--- start of EXTRACTED TEXT ---

The most important part of the resolution is very short. It regards the Investor-State Dispute Settlement (ISDS) mechanism. If you have never heard about ISDS, check out this crisp explanation  by a fellow blogger. It clarifies why ISDS is to democracies like summer to a snowman: a melt-down. Consequently, it is worth quoting the MEPs’ paragraph on ISDS. They ask the EC

“to replace the ISDS system with a new system for resolving disputes between investors and states which is subject to democratic principles and scrutiny, where potential cases are treated in a transparent manner by publicly appointed, independent professional judges in public hearings and which includes an appellate mechanism, where consistency of judicial decisions is ensured, the jurisdiction of courts of the EU and of the Member States is respected, and where private interests cannot undermine public policy objectives” (point 2 (d) (xv)).

MEPs seem to say everything except: there is already a system fitting to the description in both the US and the EU. It is called ‘judiciary’ by some and ‘rule of law’ by others. A benign interpretation may claim that this overly long sentence only allows for one option: abandoning the whole idea of the ISDS and erase it from the TTIP text. Speaking strictly by the letter, this is exactly what the many words avoid saying. Asking to replace the idea by a new system excludes the option that there is already a system, and that the idea of ISDS is per se anti-democratic. Instead, the paragraph may be understood as providing comfortable wiggle room for negotiators to come up with a new cloth under which to smuggle ISDS into TTIP negotiations. This pessimistic interpretation is shared by at least one German social-democrat MEP and several NGOs for instance No 2 ISDS, TTIP Unfairhandelbar, an alliance of German NGOs against TTIP,and War on Want.

Okay, but what does the resolution really say?

At the most basic level, MEPs have stated that the EC is negotiating away a standard of living which many EU citizens want to keep – without knowledge of the citizens affected, their elected representatives in parliaments and the EP. Simultaneously, the MEPs ask the same entity to stop indulging in this behaviour and convince its US counter-parts to join in implementing transparency and public opinion. That would be a radical change of position! Thereby, the EP reminds me of a child who – despite being repeatedly disappointed by Santa Claus in the last years – still sends her wishes to the North Pole. This is not meant to degrade the EP and to (overly) shame the EC.

After all, what other options does a bureaucratic institution have than to use the available venues for communication? Politics involves compromises. Having 709 individuals negotiating one single document could have led to worse than this explicit criticism of the Status quo and hopeful call for change. Though, there is frustration among MEPs that those amendments to the text which were more critical of ISDS were simply pushed off the table instead of placed for voting. Side-note: I got to the number of 709 since there are 750 MEPs in total and 41 MEPs did not bother to show up for voting on the TTIP resolution (I make the blunt assumption they did not participate at all).

436 MEPs voted for this text as the official EP resolution on TTIP, 241 against it and 32 withheld their votes. The EP resolution does not bind the EC in its negotiations with the US, but clarifies the EP’s attitude towards TTIP. Almost 62 percent of citizens’ representatives in the EP gave green light to the EC for further negotiations with the US. That is the reason why many NGOs call the EP voting ‘pro-TTIP’.

The vote is also a sign how the EP may react to the Comprehensive Economic Trade Agreement (CETA) between the EU and Canada which is pending translation. In the same line, we can take it as indicative on how the EP would vote should the negotiations on TTIP be finalised soon.

--- end of EXTRACTED TEXT ---

## TASK TO CARRY OUT
Using the text on the European Parliament's TTIP resolution, explain in one to three sentences why many NGOs call the Parliament's vote "pro-TTIP".

--- start of EXTRACTED RECORDS ---

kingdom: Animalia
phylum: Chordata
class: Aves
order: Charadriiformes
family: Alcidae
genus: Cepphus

--- end of EXTRACTED RECORDS ---

## EXERCISE OUTPUT
With 436 MEPs voting for the resolution, almost 62 percent of the citizens' representatives in the European Parliament gave the EC a green light to keep negotiating with the US. This is why many NGOs describe the vote as "pro-TTIP".